Meskauskas: Only with a few publishers, mostly second-tier and trade publishers. Yahoo, AOL, iVillage, NYTimes and others have no problem with them. But there are a few who still make me feel like I either a.) need a law degree to work through the issues, or b.) need to teach folks some of the fundamentals of the English language.

iMedia Connection: Are you working with your clients' non-interactive agencies? How are you perceived -- as a partner or still as an oddity?

Meskauskas: Yes, actually, we are, and I have been very pleasantly surprised at how we are seen as an important, if sometimes mysterious, part of the marketing mix. We work with a number of agencies that handle offline duties for clients and though sometimes not everyone understands everything we do, they are accepting of our role and often times open to our insight. And so far, the offline partners have ALWAYS respected our contributions.
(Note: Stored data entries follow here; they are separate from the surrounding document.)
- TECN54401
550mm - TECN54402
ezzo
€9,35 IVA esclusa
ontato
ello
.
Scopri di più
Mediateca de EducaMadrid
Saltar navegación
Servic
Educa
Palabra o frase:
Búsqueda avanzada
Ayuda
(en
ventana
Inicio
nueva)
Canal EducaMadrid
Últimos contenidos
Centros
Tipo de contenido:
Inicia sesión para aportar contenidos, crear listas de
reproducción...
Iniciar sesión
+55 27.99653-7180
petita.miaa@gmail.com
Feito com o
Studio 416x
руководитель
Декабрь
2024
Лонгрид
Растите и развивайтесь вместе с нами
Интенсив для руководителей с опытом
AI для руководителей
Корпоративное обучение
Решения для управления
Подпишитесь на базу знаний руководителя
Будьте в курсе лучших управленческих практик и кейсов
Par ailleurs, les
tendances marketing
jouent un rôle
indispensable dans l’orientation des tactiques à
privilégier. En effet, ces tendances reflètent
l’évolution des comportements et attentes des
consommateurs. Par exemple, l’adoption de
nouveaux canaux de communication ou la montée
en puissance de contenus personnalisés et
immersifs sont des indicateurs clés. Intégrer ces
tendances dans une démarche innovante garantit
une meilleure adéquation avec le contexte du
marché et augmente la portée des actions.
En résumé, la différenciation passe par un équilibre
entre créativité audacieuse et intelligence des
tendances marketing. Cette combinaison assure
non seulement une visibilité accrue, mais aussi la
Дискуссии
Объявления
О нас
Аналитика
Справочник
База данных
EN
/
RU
iMedia Connection: What's the one thing you wish clients would understand?

Meskauskas: It would be nice if more clients understood that just because the medium we deal in is carried on a computer, it doesn't mean that work can happen with the push of the ENTER key.

iMedia Connection: What's the one thing you wish publishers would understand?

Meskauskas: That they have the most to benefit from providing good, human service. Over-reliance on impersonal methods of communication like email mediates too much a relationship, making the buyer less interested each go-round to give money to that publisher. Remember, I'm giving YOU money, not the other way around.  And, PLEASE CALL if there's something that you don't understand.  In the last few weeks, there have been some complications (minor, but complications) with a publisher. Though there was a moment where things could have gotten tense, the representative at the site had the sense of mind to actually pick up the phone and make sure that things didn't spiral out of control.  It is a lot harder to be rude and get angry with someone who is represented just by word in an email than it is with a person whose voice you hear.  We could actually all do better to remember that we are dealing with people and not just email accounts.

iMedia Connection: What remains the industry's biggest stumbling block?

Meskauskas: Standardization. I know it is repetitive, but it is true.  As soon as we can stop worrying about dozens of different rich media specs and creative types, agencies will be able to start yielding greater efficiency and publishers will be able to turn campaigns around faster on their end.  This means everyone makes more money; agencies can yield higher margins and/or work on more projects and publishers can clear buys faster with fewer make goods.

iMedia Connection: What are you reading these days?

Meskauskas: Epic of Gilgamesh, Innovator's Solution by Clayton M. Christensen, Michael E. Raynor, Markings, by Dag Hammarskjold, The Paradox of Choice: Why More Is Less by Barry Schwartz

iMedia Connection: And finally, tell us something we don't know yet, but that we will this year.

Meskauskas: A publisher, or publishers, will successfully monetize audience-based media currency, finally connecting advertising with people instead of just impressions.